Der Osten, das wurde in Quedlinburg spürbar, versteht sich mittlerweile als Avantgarde mit Vorsprung. In vielen Teams arbeiten Menschen, die gelernt haben, mit Unsicherheit umzugehen, Strukturen neu zu denken, Netzwerke statt Hierarchien zu nutzen. Diese Fähigkeiten sind hoch anschlussfähig an die Zukunft der Arbeit. Tipp von uns an die westdeutschen Organisationen: Findet die ostdeutschen Transformationsexperten in euren Teams – lohnt sich garantiert. Wer in seiner Organisation Menschen mit viel Transformationserfahrungen hat, tut gut daran, dieses Potenzial zu heben und unsere innerdeutschen Erfahrungen immer wieder zu thematisieren. Diese Fundgrube scheint den wenigsten Führungskräften klar zu sein. Aber sie sind höchst dankbar, wenn man sie darauf hinweist.
Und dann war da noch dieser Moment, der persönlich hängen blieb: Zwischen Panels, Workshops und Pausengesprächen wurde uns klar, wie langweilig doch die Konferenzwelt ist. Große Städte, große Bühnen, hippe Locations. Aber warum eigentlich? Quedlinburg hat mit seinem historischen Charme und seiner lockeren, aber konzentrierten Atmosphäre genau den Rahmen geboten, den es braucht, um ein neues Wir-Gefühl entstehen zu lassen und Perspektiven zu wechseln. Und die städtische Wirtschaft hat sich über 350 Gäste an zwei Tagen zusätzlich ebenfalls gefreut: win-win-win.
Es ist eine schöne Erinnerung, offen für Neues zu sein. Die Potenziale liegen oft dort, wo man sie nicht sofort sucht. Der Harz als HR-Hotspot!
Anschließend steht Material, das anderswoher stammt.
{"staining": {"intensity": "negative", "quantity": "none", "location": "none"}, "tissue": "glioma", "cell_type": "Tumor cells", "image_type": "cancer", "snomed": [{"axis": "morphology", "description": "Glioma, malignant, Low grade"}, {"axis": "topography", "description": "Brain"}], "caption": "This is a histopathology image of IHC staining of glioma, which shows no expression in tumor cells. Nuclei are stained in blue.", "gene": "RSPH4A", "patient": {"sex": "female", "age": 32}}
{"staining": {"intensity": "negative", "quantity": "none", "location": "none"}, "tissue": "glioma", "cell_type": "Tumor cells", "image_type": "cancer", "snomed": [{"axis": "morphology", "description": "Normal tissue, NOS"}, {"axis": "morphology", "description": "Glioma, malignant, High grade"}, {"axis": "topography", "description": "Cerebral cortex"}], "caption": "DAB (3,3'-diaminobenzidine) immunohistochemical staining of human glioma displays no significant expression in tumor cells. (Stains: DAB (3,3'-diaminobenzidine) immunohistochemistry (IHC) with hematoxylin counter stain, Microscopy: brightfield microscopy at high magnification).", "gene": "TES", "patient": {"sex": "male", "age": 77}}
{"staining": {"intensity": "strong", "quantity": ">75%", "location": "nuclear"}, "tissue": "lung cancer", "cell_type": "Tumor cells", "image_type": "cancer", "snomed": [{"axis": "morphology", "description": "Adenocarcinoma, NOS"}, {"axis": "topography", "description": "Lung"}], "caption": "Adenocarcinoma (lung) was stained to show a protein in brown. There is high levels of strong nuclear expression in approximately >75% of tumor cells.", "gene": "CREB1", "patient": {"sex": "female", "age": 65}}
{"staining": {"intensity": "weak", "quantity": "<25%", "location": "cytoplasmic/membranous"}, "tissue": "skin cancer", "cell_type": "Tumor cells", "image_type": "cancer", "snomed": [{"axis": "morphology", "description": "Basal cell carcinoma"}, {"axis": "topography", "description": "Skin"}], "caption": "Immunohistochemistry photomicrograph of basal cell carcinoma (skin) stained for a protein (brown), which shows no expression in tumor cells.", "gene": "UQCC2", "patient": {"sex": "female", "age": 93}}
Janine Koska gebührt mehrfach großer Dank: für dieses Format, verbunden mit dem Mut, diesen HR-Campus in Quedlinburg durchzuführen, uns eingeladen und diesem innerdeutschen Transformationsthema eine Bühne gegeben zu haben.
Was wir aus Quedlinburg mitnehmen? Wir wurden erneut motiviert, den ostdeutschen Reichtum an Geschichten von persönlichen Brüchen sichtbar und hörbar zu machen. Und: Die nächste Avantgarde liegt nicht unbedingt im Berliner Start-up-Loft oder im Hamburger Coworking-Space – eher an einer alten Klostermauer, zwischen Tagungsraum und Fachwerkgasse. Dort, wo man lernt, Wandel nicht nur zu managen, sondern ihn zu verkörpern. Zum Beispiel in Ballenstedt bei der Initiative „Heimat bewegen“ – sie war uns einen Abstecher wert. Auch diesen Tipp geben wir hier gern weiter.